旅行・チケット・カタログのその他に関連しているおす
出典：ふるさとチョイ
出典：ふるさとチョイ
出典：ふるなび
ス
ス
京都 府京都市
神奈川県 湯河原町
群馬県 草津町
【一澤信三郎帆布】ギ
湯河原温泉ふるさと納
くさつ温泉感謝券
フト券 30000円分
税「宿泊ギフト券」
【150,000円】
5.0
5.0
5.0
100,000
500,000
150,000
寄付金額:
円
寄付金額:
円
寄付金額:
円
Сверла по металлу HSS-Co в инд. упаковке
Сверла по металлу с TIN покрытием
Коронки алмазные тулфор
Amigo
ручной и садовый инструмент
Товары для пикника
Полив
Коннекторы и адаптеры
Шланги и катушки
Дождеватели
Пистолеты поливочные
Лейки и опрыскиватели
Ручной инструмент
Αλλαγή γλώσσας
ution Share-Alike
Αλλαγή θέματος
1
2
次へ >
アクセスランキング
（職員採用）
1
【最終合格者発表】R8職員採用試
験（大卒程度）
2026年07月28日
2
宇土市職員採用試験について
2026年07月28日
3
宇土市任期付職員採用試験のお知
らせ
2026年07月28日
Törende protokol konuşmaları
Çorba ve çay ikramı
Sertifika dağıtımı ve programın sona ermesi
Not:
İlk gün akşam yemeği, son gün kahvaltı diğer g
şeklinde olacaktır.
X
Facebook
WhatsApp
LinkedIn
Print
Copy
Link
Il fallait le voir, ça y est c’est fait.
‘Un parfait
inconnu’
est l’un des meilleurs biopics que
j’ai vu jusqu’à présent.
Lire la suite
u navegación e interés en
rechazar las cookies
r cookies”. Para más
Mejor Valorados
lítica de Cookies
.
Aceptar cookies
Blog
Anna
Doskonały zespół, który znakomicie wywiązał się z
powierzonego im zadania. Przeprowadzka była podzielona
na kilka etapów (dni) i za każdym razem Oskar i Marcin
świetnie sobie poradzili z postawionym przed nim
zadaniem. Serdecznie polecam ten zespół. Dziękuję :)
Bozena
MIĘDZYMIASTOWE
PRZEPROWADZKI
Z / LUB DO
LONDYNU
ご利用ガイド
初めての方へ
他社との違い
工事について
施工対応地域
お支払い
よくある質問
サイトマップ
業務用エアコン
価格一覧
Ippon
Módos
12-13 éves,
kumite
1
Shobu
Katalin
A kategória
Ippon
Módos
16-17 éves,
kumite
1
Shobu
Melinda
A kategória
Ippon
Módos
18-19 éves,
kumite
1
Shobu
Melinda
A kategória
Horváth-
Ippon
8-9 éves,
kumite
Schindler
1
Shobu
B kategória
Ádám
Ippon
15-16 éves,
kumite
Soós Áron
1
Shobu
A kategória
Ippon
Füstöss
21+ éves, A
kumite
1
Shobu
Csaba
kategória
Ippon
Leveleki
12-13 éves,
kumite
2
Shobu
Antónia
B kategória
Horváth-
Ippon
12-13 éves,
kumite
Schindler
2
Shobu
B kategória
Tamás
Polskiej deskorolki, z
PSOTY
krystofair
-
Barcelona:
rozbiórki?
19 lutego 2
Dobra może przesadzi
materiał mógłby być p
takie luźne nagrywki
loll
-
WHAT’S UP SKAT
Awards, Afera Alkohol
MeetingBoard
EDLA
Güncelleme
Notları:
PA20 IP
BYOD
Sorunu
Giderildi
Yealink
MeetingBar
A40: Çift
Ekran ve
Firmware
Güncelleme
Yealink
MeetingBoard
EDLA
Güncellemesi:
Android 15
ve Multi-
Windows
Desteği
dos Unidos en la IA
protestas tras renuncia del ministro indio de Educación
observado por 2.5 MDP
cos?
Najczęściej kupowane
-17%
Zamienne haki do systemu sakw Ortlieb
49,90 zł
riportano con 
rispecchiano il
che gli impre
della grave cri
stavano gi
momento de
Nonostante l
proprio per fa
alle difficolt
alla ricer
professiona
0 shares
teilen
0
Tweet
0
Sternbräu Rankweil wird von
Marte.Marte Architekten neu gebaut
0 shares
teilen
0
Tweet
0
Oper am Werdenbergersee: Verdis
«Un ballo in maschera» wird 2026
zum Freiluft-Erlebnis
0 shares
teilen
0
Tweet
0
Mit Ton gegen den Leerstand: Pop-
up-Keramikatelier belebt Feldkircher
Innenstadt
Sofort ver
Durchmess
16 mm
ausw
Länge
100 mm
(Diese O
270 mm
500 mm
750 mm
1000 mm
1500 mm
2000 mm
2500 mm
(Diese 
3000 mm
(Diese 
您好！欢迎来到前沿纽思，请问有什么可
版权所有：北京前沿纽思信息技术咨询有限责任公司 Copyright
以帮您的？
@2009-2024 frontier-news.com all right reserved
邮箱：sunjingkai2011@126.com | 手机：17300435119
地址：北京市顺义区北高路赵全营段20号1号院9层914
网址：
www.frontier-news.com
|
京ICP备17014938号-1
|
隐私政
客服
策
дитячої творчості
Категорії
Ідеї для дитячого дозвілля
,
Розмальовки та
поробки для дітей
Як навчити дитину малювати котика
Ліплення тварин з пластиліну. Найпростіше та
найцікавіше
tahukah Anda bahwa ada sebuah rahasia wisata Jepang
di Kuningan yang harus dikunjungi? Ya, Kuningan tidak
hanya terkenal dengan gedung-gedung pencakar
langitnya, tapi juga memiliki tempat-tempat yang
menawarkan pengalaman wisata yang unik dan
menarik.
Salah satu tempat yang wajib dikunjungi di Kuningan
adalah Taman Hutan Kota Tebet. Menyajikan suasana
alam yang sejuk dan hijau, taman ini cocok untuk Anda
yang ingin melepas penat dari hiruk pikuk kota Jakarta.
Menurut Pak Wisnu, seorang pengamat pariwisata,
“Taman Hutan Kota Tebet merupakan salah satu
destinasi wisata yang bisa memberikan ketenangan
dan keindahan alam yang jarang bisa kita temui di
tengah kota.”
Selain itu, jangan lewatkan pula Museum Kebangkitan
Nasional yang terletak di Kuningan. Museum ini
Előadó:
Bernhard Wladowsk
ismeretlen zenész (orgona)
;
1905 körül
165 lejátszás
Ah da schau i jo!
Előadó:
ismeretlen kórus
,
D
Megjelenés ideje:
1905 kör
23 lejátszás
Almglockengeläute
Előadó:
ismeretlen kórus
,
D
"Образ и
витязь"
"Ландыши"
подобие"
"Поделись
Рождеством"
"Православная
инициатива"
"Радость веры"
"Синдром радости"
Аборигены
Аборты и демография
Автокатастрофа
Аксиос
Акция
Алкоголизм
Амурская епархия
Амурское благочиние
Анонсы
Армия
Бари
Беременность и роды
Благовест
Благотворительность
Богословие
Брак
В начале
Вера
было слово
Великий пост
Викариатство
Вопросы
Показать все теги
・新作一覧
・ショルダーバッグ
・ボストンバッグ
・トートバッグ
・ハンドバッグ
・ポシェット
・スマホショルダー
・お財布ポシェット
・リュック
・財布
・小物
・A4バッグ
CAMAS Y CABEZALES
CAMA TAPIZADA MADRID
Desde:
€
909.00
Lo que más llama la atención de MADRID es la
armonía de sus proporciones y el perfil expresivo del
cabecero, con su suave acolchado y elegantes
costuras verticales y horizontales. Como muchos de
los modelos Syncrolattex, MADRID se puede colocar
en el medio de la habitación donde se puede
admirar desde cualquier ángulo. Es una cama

WHAT YOU NEED TO DO
Print the records above once again, exactly as written.

ANSWER SECTION
旅行・チケット・カタログのその他に関連しているおす
出典：ふるさとチョイ
出典：ふるさとチョイ
出典：ふるなび
ス
ス
京都 府京都市
神奈川県 湯河原町
群馬県 草津町
【一澤信三郎帆布】ギ
湯河原温泉ふるさと納
くさつ温泉感謝券
フト券 30000円分
税「宿泊ギフト券」
【150,000円】
5.0
5.0
5.0
100,000
500,000
150,000
寄付金額:
円
寄付金額:
円
寄付金額:
円
Сверла по металлу HSS-Co в инд. упаковке
Сверла по металлу с TIN покрытием
Коронки алмазные тулфор
Amigo
ручной и садовый инструмент
Товары для пикника
Полив
Коннекторы и адаптеры
Шланги и катушки
Дождеватели
Пистолеты поливочные
Лейки и опрыскиватели
Ручной инструмент
Αλλαγή γλώσσας
ution Share-Alike
Αλλαγή θέματος
1
2
次へ >
アクセスランキング
（職員採用）
1
【最終合格者発表】R8職員採用試
験（大卒程度）
2026年07月28日
2
宇土市職員採用試験について
2026年07月28日
3
宇土市任期付職員採用試験のお知
らせ
2026年07月28日
Törende protokol konuşmaları
Çorba ve çay ikramı
Sertifika dağıtımı ve programın sona ermesi
Not:
İlk gün akşam yemeği, son gün kahvaltı diğer g
şeklinde olacaktır.
X
Facebook
WhatsApp
LinkedIn
Print
Copy
Link
Il fallait le voir, ça y est c’est fait.
‘Un parfait
inconnu’
est l’un des meilleurs biopics que
j’ai vu jusqu’à présent.
Lire la suite
u navegación e interés en
rechazar las cookies
r cookies”. Para más
Mejor Valorados
lítica de Cookies
.
Aceptar cookies
Blog
Anna
Doskonały zespół, który znakomicie wywiązał się z
powierzonego im zadania. Przeprowadzka była podzielona
na kilka etapów (dni) i za każdym razem Oskar i Marcin
świetnie sobie poradzili z postawionym przed nim
zadaniem. Serdecznie polecam ten zespół. Dziękuję :)
Bozena
MIĘDZYMIASTOWE
PRZEPROWADZKI
Z / LUB DO
LONDYNU
ご利用ガイド
初めての方へ
他社との違い
工事について
施工対応地域
お支払い
よくある質問
サイトマップ
業務用エアコン
価格一覧
Ippon
Módos
12-13 éves,
kumite
1
Shobu
Katalin
A kategória
Ippon
Módos
16-17 éves,
kumite
1
Shobu
Melinda
A kategória
Ippon
Módos
18-19 éves,
kumite
1
Shobu
Melinda
A kategória
Horváth-
Ippon
8-9 éves,
kumite
Schindler
1
Shobu
B kategória
Ádám
Ippon
15-16 éves,
kumite
Soós Áron
1
Shobu
A kategória
Ippon
Füstöss
21+ éves, A
kumite
1
Shobu
Csaba
kategória
Ippon
Leveleki
12-13 éves,
kumite
2
Shobu
Antónia
B kategória
Horváth-
Ippon
12-13 éves,
kumite
Schindler
2
Shobu
B kategória
Tamás
Polskiej deskorolki, z
PSOTY
krystofair
-
Barcelona:
rozbiórki?
19 lutego 2
Dobra może przesadzi
materiał mógłby być p
takie luźne nagrywki
loll
-
WHAT’S UP SKAT
Awards, Afera Alkohol
MeetingBoard
EDLA
Güncelleme
Notları:
PA20 IP
BYOD
Sorunu
Giderildi
Yealink
MeetingBar
A40: Çift
Ekran ve
Firmware
Güncelleme
Yealink
MeetingBoard
EDLA
Güncellemesi:
Android 15
ve Multi-
Windows
Desteği
dos Unidos en la IA
protestas tras renuncia del ministro indio de Educación
observado por 2.5 MDP
cos?
Najczęściej kupowane
-17%
Zamienne haki do systemu sakw Ortlieb
49,90 zł
riportano con 
rispecchiano il
che gli impre
della grave cri
stavano gi
momento de
Nonostante l
proprio per fa
alle difficolt
alla ricer
professiona
0 shares
teilen
0
Tweet
0
Sternbräu Rankweil wird von
Marte.Marte Architekten neu gebaut
0 shares
teilen
0
Tweet
0
Oper am Werdenbergersee: Verdis
«Un ballo in maschera» wird 2026
zum Freiluft-Erlebnis
0 shares
teilen
0
Tweet
0
Mit Ton gegen den Leerstand: Pop-
up-Keramikatelier belebt Feldkircher
Innenstadt
Sofort ver
Durchmess
16 mm
ausw
Länge
100 mm
(Diese O
270 mm
500 mm
750 mm
1000 mm
1500 mm
2000 mm
2500 mm
(Diese 
3000 mm
(Diese 
您好！欢迎来到前沿纽思，请问有什么可
版权所有：北京前沿纽思信息技术咨询有限责任公司 Copyright
以帮您的？
@2009-2024 frontier-news.com all right reserved
邮箱：sunjingkai2011@126.com | 手机：17300435119
地址：北京市顺义区北高路赵全营段20号1号院9层914
网址：
www.frontier-news.com
|
京ICP备17014938号-1
|
隐私政
客服
策
дитячої творчості
Категорії
Ідеї для дитячого дозвілля
,
Розмальовки та
поробки для дітей
Як навчити дитину малювати котика
Ліплення тварин з пластиліну. Найпростіше та
найцікавіше
tahukah Anda bahwa ada sebuah rahasia wisata Jepang
di Kuningan yang harus dikunjungi? Ya, Kuningan tidak
hanya terkenal dengan gedung-gedung pencakar
langitnya, tapi juga memiliki tempat-tempat yang
menawarkan pengalaman wisata yang unik dan
menarik.
Salah satu tempat yang wajib dikunjungi di Kuningan
adalah Taman Hutan Kota Tebet. Menyajikan suasana
alam yang sejuk dan hijau, taman ini cocok untuk Anda
yang ingin melepas penat dari hiruk pikuk kota Jakarta.
Menurut Pak Wisnu, seorang pengamat pariwisata,
“Taman Hutan Kota Tebet merupakan salah satu
destinasi wisata yang bisa memberikan ketenangan
dan keindahan alam yang jarang bisa kita temui di
tengah kota.”
Selain itu, jangan lewatkan pula Museum Kebangkitan
Nasional yang terletak di Kuningan. Museum ini
Előadó:
Bernhard Wladowsk
ismeretlen zenész (orgona)
;
1905 körül
165 lejátszás
Ah da schau i jo!
Előadó:
ismeretlen kórus
,
D
Megjelenés ideje:
1905 kör
23 lejátszás
Almglockengeläute
Előadó:
ismeretlen kórus
,
D
"Образ и
витязь"
"Ландыши"
подобие"
"Поделись
Рождеством"
"Православная
инициатива"
"Радость веры"
"Синдром радости"
Аборигены
Аборты и демография
Автокатастрофа
Аксиос
Акция
Алкоголизм
Амурская епархия
Амурское благочиние
Анонсы
Армия
Бари
Беременность и роды
Благовест
Благотворительность
Богословие
Брак
В начале
Вера
было слово
Великий пост
Викариатство
Вопросы
Показать все теги
・新作一覧
・ショルダーバッグ
・ボストンバッグ
・トートバッグ
・ハンドバッグ
・ポシェット
・スマホショルダー
・お財布ポシェット
・リュック
・財布
・小物
・A4バッグ
CAMAS Y CABEZALES
CAMA TAPIZADA MADRID
Desde:
€
909.00
Lo que más llama la atención de MADRID es la
armonía de sus proporciones y el perfil expresivo del
cabecero, con su suave acolchado y elegantes
costuras verticales y horizontales. Como muchos de
los modelos Syncrolattex, MADRID se puede colocar
en el medio de la habitación donde se puede
admirar desde cualquier ángulo. Es una cama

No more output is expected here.